◆ TEXT FOR ANALYSIS:
Reliability Z function#

def plot_Z(meanE, sdE, gamma_E, meanR, sdR, gamma_R):
    # define lower and upper values of Effect E and Resistance R
    Elower = 0.5*meanE
    Eupper = 1.5*meanE
    E = np.arange(Elower, Eupper, 1)
    Rlower = 0.85*meanR
    Rupper = 1.15*meanR
    R = np.arange(Rlower, Rupper, 1)

    # Plot x-axis range with 1 steps
    x_axis = np.arange(-50, 450, 1)

    # figure size in inches
    plt.figure(figsize=(10, 6))

    # Calculating statistics
    probE = (1 / (sdE * math.sqrt(2 * math.pi))) * math.exp(-((0) ** 2) / (2 * sdE ** 2))
    probErep = (1 / (sdE * math.sqrt(2 * math.pi))) * math.exp((-(1.64 * sdE) ** 2) / (2 * sdE ** 2))
    Ed = (meanE + 1.64 * sdE) * gamma_E

    probR = (1 / (sdR * math.sqrt(2 * math.pi))) * math.exp(-((0) ** 2) / (2 * sdR ** 2))
    probRrep = (1 / (sdR * math.sqrt(2 * math.pi))) * math.exp((-(1.64 * sdR) ** 2) / (2 * sdR ** 2))
    Rd = (meanR - 1.64 * sdR) / gamma_R
    
    # calculation reliability function
    meanZ = meanR-meanE
    sdZ=math.sqrt(sdE**2+sdR**2)
    probZ=(1/(sdZ*math.sqrt(2*math.pi)))*math.exp(-((0)**2)/(2*sdZ**2))

◆ WORK REQUEST:
Output the entire reliability Z function code, reproducing every line without changes. The material that comes next was drawn from a different source.

Collected data
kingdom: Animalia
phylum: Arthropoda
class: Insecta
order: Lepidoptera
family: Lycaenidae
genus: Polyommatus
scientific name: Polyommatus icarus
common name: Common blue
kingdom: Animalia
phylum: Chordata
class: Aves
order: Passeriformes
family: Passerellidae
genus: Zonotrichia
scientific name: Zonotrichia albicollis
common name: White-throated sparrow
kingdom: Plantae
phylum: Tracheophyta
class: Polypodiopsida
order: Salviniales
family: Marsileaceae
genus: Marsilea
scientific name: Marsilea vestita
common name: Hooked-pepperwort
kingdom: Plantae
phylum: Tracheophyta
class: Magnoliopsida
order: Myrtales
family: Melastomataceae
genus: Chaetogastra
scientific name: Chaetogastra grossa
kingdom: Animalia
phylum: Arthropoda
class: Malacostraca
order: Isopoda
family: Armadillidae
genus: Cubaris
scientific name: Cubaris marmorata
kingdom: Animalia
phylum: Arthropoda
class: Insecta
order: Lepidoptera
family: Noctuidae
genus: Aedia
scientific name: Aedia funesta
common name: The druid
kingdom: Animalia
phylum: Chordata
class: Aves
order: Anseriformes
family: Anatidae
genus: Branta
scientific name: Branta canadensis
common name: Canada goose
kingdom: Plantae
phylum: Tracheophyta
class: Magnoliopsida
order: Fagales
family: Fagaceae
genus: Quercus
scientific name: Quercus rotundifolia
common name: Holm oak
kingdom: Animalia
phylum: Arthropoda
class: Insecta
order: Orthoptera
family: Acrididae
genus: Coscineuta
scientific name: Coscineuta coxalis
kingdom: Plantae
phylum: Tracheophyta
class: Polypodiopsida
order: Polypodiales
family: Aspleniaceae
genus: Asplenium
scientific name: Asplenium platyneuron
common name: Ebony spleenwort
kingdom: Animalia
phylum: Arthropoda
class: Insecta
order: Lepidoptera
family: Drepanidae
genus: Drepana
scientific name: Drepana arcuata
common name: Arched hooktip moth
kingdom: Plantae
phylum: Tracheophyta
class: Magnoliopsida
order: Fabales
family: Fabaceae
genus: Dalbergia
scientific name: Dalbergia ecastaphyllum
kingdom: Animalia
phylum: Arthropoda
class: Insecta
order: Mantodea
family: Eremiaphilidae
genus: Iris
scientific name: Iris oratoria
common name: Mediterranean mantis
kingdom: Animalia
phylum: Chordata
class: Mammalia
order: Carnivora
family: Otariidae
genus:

◆ COMPLETED EXERCISE:
Reliability Z function#

def plot_Z(meanE, sdE, gamma_E, meanR, sdR, gamma_R):
    # define lower and upper values of Effect E and Resistance R
    Elower = 0.5*meanE
    Eupper = 1.5*meanE
    E = np.arange(Elower, Eupper, 1)
    Rlower = 0.85*meanR
    Rupper = 1.15*meanR
    R = np.arange(Rlower, Rupper, 1)

    # Plot x-axis range with 1 steps
    x_axis = np.arange(-50, 450, 1)

    # figure size in inches
    plt.figure(figsize=(10, 6))

    # Calculating statistics
    probE = (1 / (sdE * math.sqrt(2 * math.pi))) * math.exp(-((0) ** 2) / (2 * sdE ** 2))
    probErep = (1 / (sdE * math.sqrt(2 * math.pi))) * math.exp((-(1.64 * sdE) ** 2) / (2 * sdE ** 2))
    Ed = (meanE + 1.64 * sdE) * gamma_E

    probR = (1 / (sdR * math.sqrt(2 * math.pi))) * math.exp(-((0) ** 2) / (2 * sdR ** 2))
    probRrep = (1 / (sdR * math.sqrt(2 * math.pi))) * math.exp((-(1.64 * sdR) ** 2) / (2 * sdR ** 2))
    Rd = (meanR - 1.64 * sdR) / gamma_R
    
    # calculation reliability function
    meanZ = meanR-meanE
    sdZ=math.sqrt(sdE**2+sdR**2)
    probZ=(1/(sdZ*math.sqrt(2*math.pi)))*math.exp(-((0)**2)/(2*sdZ**2))